Norwegian Forest Cat

The Norwegian Forest Cat has half-length hair and is stately and powerfully built. The hind legs are usually longer than the front legs and the head is triangular. The eyes are large and the ears are relatively high. In addition, the ears have lynx-like tufts of hair, but this is not the only way to recognize this breed very well, because: These pedigree cats become very large and heavy. The tomcats can weigh up to 9.5 kg.

Origin and History

Where does the Norwegian Forest Cat come from?

The Norwegian Forest Cat comes from Norway. There it originated from wild farm cats in the 1930s. The targeted breeding of these cats only began around 40 years later. The Norwegian Forest Cat, which is also called Skogatt or Skaukatt, has also been recognized since 1977.

Traits of Temperament

What are the characteristics of the Norwegian Forest Cat?

The Norwegian Forest Cat likes to be close to people but is still a very independent cat. Although she is very suitable for being outdoors, this is not always necessary. Because: if she has never had access to nature, she usually does not ask for it. The Norwegian Forest Cat is very playful and prefers to have a member of its own by the side. But it also gets along with other cats (breeds).
They were also popular mouse catchers in Norway and this quality still accompanies them today.

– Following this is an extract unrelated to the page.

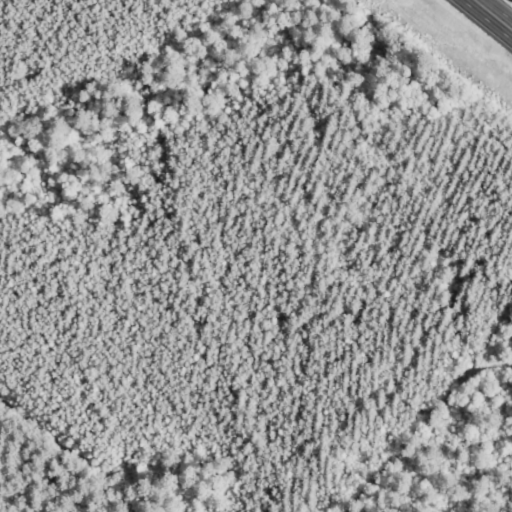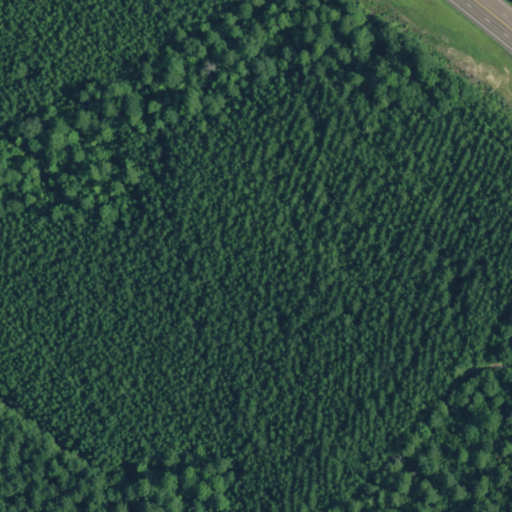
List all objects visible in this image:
road: (492, 15)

Nursing, Health, and Diseases

Are there diseases that are typical of the breed in the Norwegian Forest Cat?

The Norwegian Forest Cat is a very robust cat, but there have always been problems with inbreeding in the past. That is why some race-related diseases have remained. However, the Norwegian Forest Cat has no problem with the cold at all.
The Norwegian Forest Cat can develop hypertrophic cardiomyopathy. This is where the left heart muscle thickens and this can lead to heart failure.
Hip dysplasia can also occur in this breed. This can lead to short-term or long-term, severe pain.

There is also the breed-specific disease IV glycogenosis. This is genetic and fatal if it occurs in youth. The disease is incurable, but there is a test that can diagnose the disease. The only way to combat and avoid this disease is to only breed cats that are not affected by it.

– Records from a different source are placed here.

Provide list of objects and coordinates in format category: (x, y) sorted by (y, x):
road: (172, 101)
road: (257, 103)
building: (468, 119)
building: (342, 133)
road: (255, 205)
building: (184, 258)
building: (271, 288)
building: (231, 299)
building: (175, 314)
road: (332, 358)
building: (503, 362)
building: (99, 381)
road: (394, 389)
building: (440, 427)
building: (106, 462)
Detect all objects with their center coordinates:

How do you care for a Norwegian Forest Cat?

The half-length fur of the Norwegian Forest Cat is very easy to care for. But you can brush it once a week to avoid tangling.

Upbringing and Attitude

How much exercise does a Norwegian Forest Cat need?

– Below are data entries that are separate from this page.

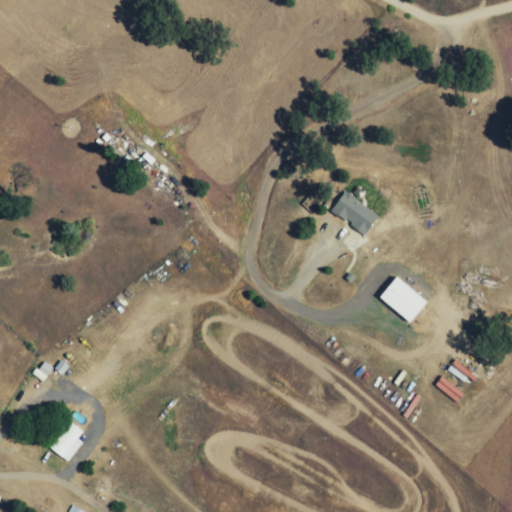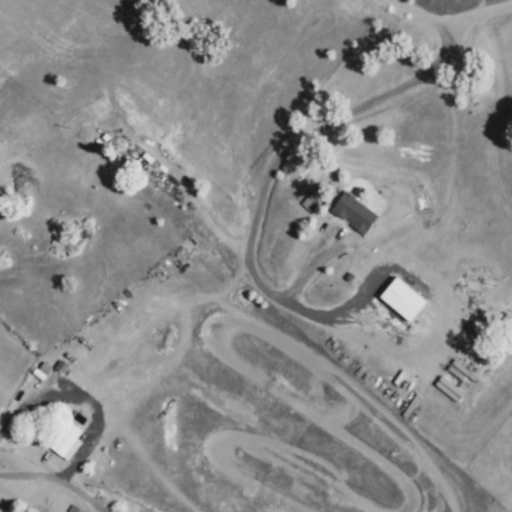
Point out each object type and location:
road: (447, 31)
road: (331, 131)
road: (194, 206)
building: (357, 211)
building: (407, 298)
building: (63, 365)
building: (44, 370)
building: (69, 442)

This breed of cats is made to climb trees. She also has a very special trick that she cannot even show indoors. However, it is also a frugal indoor cat, which is looking for the affection of people but is also very independent.
The Norwegian Forest Cat should be given enough climbing opportunities so as not to become overweight. Even a conspecific of the same age can help her to move enough.

What food does a Norwegian Forest Cat need?

The Norwegian Forest Cat needs a species-appropriate feed with a high proportion of meat or fresh meat at all.

Considerations Before You Buy

Where can I buy a Norwegian Forest Cat?

The Norwegian cat is available with a pedigree from the breeder for a price of 800 €. However, this can also amount to € 1,100. The kitten is also chipped and vaccinated upon delivery.
In the animal shelter, you will also find cats with their lynx-like ears reminiscent of the Norwegian forest cat. There you can expect costs of around € 200.

What are the special features of the Norwegian Forest Cat?

What is special is that the Norwegian cat is only fully grown when it is around 3 years old. They also only become sexually mature when they are around one year old, most other cats as early as 6 months of age.
In addition, the Norwegian Forest Cat has a very special piece of art in store, which it can only show outdoors. It is possible for her to climb down from trees headfirst in a spiral line. The Norwegian Forest Cat can even find its place on smooth rocks without any problems.

Mary Allen

Written by Mary Allen

Hello, I'm Mary! I've cared for many pet species including dogs, cats, guinea pigs, fish, and bearded dragons. I also have ten pets of my own currently. I've written many topics in this space including how-tos, informational articles, care guides, breed guides, and more.